Work order
For this exercise, output exactly and only the lines running from the one with "Rotary Shaker Manufacturer" through the final line of the data below, without pictures.

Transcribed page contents
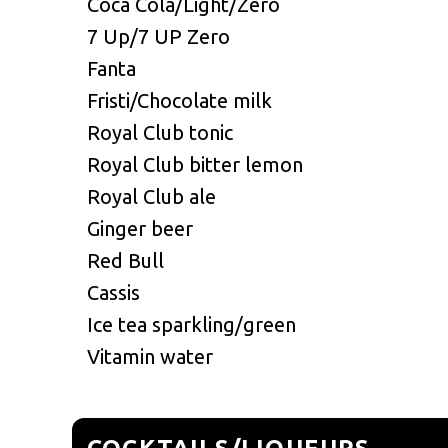
Coca Cola/Light/Zero
7 Up/7 UP Zero
Fanta
Fristi/Chocolate milk
Royal Club tonic
Royal Club bitter lemon
Royal Club ale
Ginger beer
Red Bull
Cassis
Ice tea sparkling/green
Vitamin water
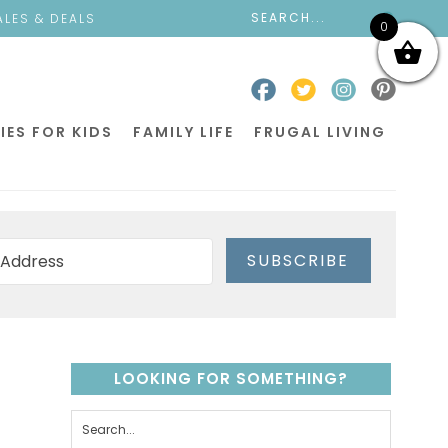
ALES & DEALS
0
IES FOR KIDS
FAMILY LIFE
FRUGAL LIVING
SUBSCRIBE
LOOKING FOR SOMETHING?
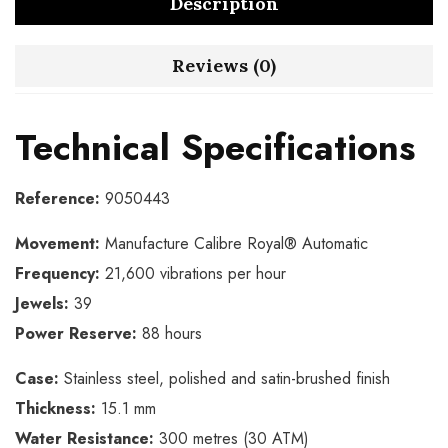
Description
Reviews (0)
Technical Specifications
Reference:
9050443
Movement:
Manufacture Calibre Royal® Automatic
Frequency:
21,600 vibrations per hour
Jewels:
39
Power Reserve:
88 hours
Case:
Stainless steel, polished and satin-brushed finish
Thickness:
15.1 mm
Water Resistance:
300 metres (30 ATM)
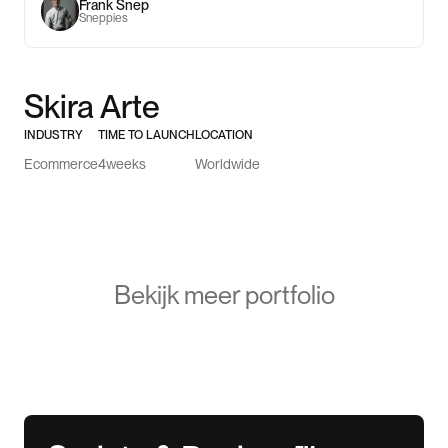
Frank Snep
Sneppies
Skira Arte
INDUSTRY
TIME TO LAUNCH
LOCATION
Ecommerce
4
weeks
Worldwide
Bekijk meer portfolio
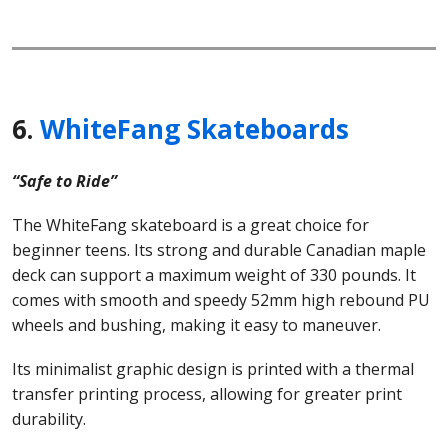
6.
WhiteFang Skateboards
“Safe to Ride”
The WhiteFang skateboard is a great choice for
beginner teens. Its strong and durable Canadian maple
deck can support a maximum weight of 330 pounds. It
comes with smooth and speedy 52mm high rebound PU
wheels and bushing, making it easy to maneuver.
Its minimalist graphic design is printed with a thermal
transfer printing process, allowing for greater print
durability.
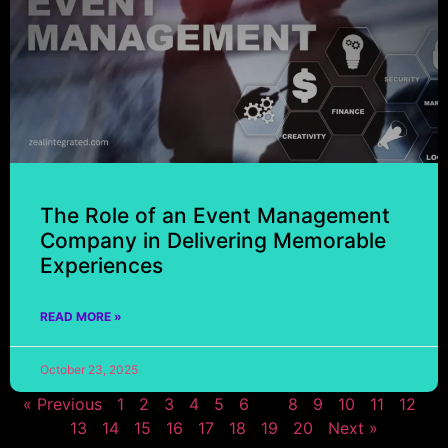
The Role of an Event Management
Company in Delivering Memorable
Experiences
READ MORE »
October 23, 2025
« Previous
1
2
3
4
5
6
7
8
9
10
11
12
13
14
15
16
17
18
19
20
Next »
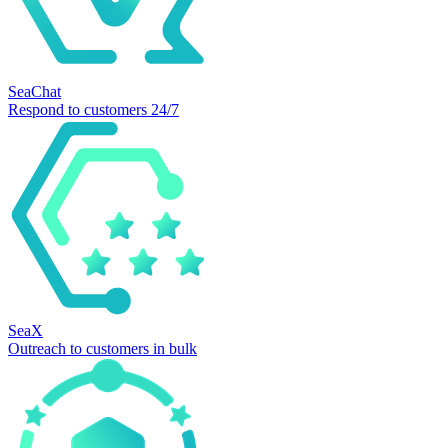
SeaChat
Respond to customers 24/7
SeaX
Outreach to customers in bulk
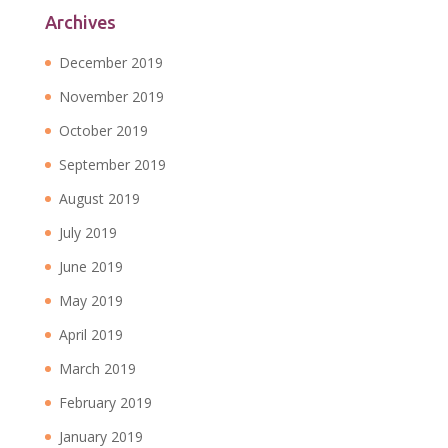
Archives
December 2019
November 2019
October 2019
September 2019
August 2019
July 2019
June 2019
May 2019
April 2019
March 2019
February 2019
January 2019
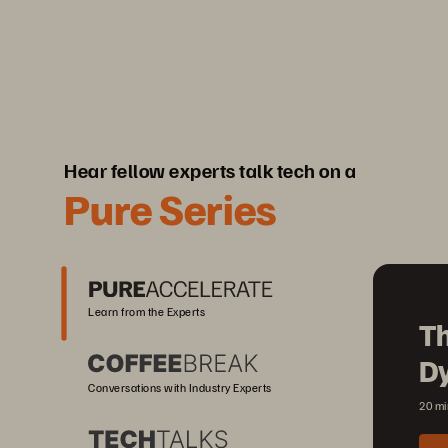
Hear fellow experts talk tech on a
Pure Series
Learn from the Experts
Th
D
Conversations with Industry Experts
20 mi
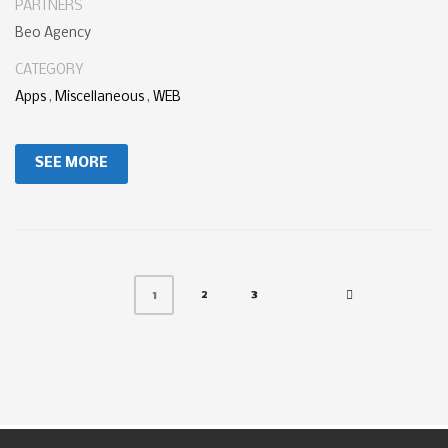
PARTNERS
Beo Agency
CATEGORY
Apps
,
Miscellaneous
,
WEB
SEE MORE
2
3
1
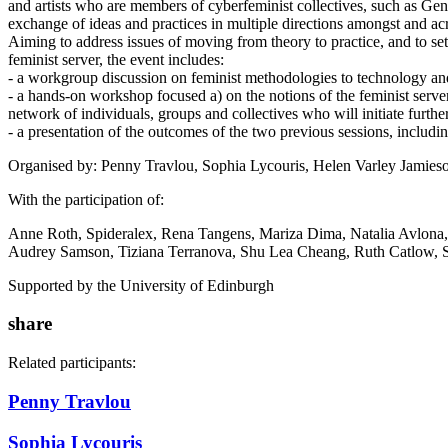
and artists who are members of cyberfeminist collectives, such as Ge
exchange of ideas and practices in multiple directions amongst and ac
Aiming to address issues of moving from theory to practice, and to se
feminist server, the event includes:
- a workgroup discussion on feminist methodologies to technology an
- a hands-on workshop focused a) on the notions of the feminist serve
network of individuals, groups and collectives who will initiate furth
- a presentation of the outcomes of the two previous sessions, includi
Organised by: Penny Travlou, Sophia Lycouris, Helen Varley Jamieso
With the participation of:
Anne Roth, Spideralex, Rena Tangens, Mariza Dima, Natalia Avlona, 
Audrey Samson, Tiziana Terranova, Shu Lea Cheang, Ruth Catlow, S
Supported by the University of Edinburgh
share
Related participants:
Penny Travlou
Sophia Lycouris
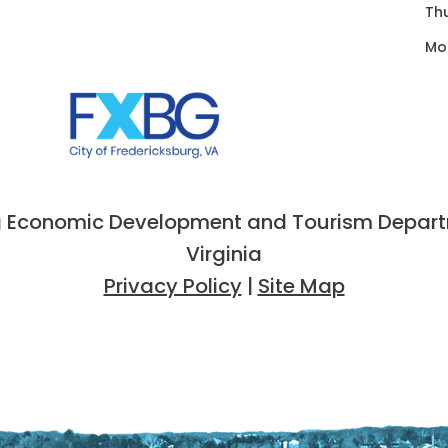
Th
Mo
 Economic Development and Tourism Departme
Virginia
Privacy Policy
|
Site Map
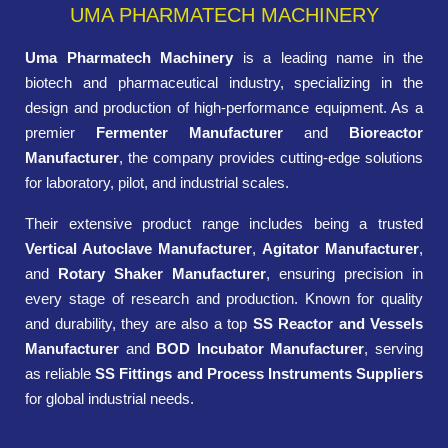
UMA PHARMATECH MACHINERY
Uma Pharmatech Machinery
is a leading name in the
biotech and pharmaceutical industry, specializing in the
design and production of high-performance equipment. As a
premier
Fermenter Manufacturer
and
Bioreactor
Manufacturer
, the company provides cutting-edge solutions
for laboratory, pilot, and industrial scales.
Their extensive product range includes being a trusted
Vertical Autoclave Manufacturer
,
Agitator Manufacturer
,
and
Rotary Shaker Manufacturer
, ensuring precision in
every stage of research and production. Known for quality
and durability, they are also a top
SS Reactor and Vessels
Manufacturer
and
BOD Incubator Manufacturer
, serving
as reliable
SS Fittings and Process Instruments Suppliers
for global industrial needs.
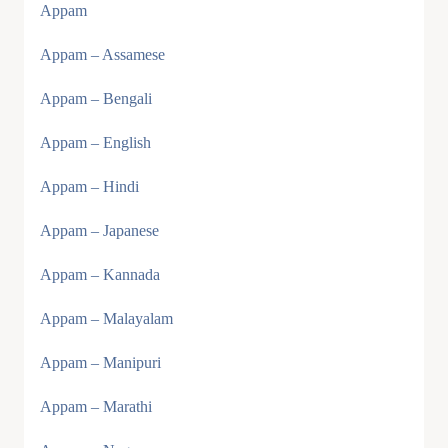
Appam
Appam – Assamese
Appam – Bengali
Appam – English
Appam – Hindi
Appam – Japanese
Appam – Kannada
Appam – Malayalam
Appam – Manipuri
Appam – Marathi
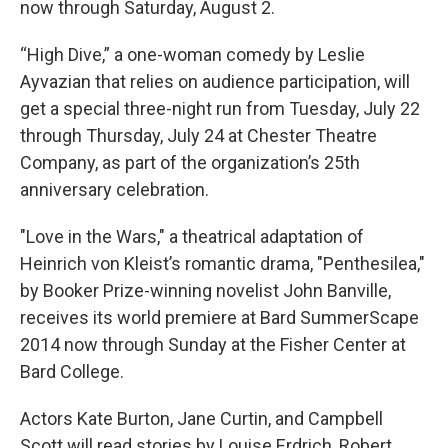
now through Saturday, August 2.
“High Dive,” a one-woman comedy by Leslie
Ayvazian that relies on audience participation, will
get a special three-night run from Tuesday, July 22
through Thursday, July 24 at Chester Theatre
Company, as part of the organization’s 25th
anniversary celebration.
"Love in the Wars," a theatrical adaptation of
Heinrich von Kleist’s romantic drama, "Penthesilea,"
by Booker Prize-winning novelist John Banville,
receives its world premiere at Bard SummerScape
2014 now through Sunday at the Fisher Center at
Bard College.
Actors Kate Burton, Jane Curtin, and Campbell
Scott will read stories by Louise Erdrich, Robert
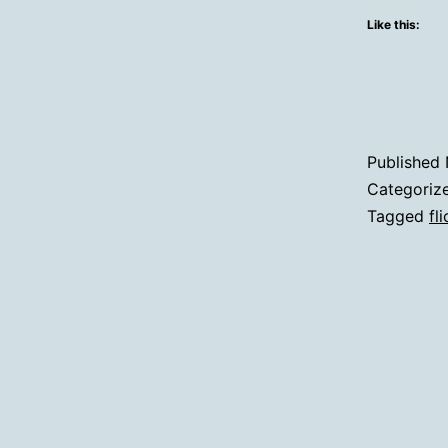
Like this:
Published
Categoriz
Tagged
fli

Completed task
Rotary Shaker Manufacturer
, ensuring precision in
every stage of research and production. Known for quality
and durability, they are also a top
SS Reactor and Vessels
Manufacturer
and
BOD Incubator Manufacturer
, serving
as reliable
SS Fittings and Process Instruments Suppliers
for global industrial needs.
Appam
Appam – Assamese
Appam – Bengali
Appam – English
Appam – Hindi
Appam – Japanese
Appam – Kannada
Appam – Malayalam
Appam – Manipuri
Appam – Marathi
now through Saturday, August 2.
“High Dive,” a one-woman comedy by Leslie
Ayvazian that relies on audience participation, will
get a special three-night run from Tuesday, July 22
through Thursday, July 24 at Chester Theatre
Company, as part of the organization’s 25th
anniversary celebration.
"Love in the Wars," a theatrical adaptation of
Heinrich von Kleist’s romantic drama, "Penthesilea,"
by Booker Prize-winning novelist John Banville,
receives its world premiere at Bard SummerScape
2014 now through Sunday at the Fisher Center at
Bard College.
Actors Kate Burton, Jane Curtin, and Campbell
Scott will read stories by Louise Erdrich, Robert
Like this:
Published
Categoriz
Tagged
fli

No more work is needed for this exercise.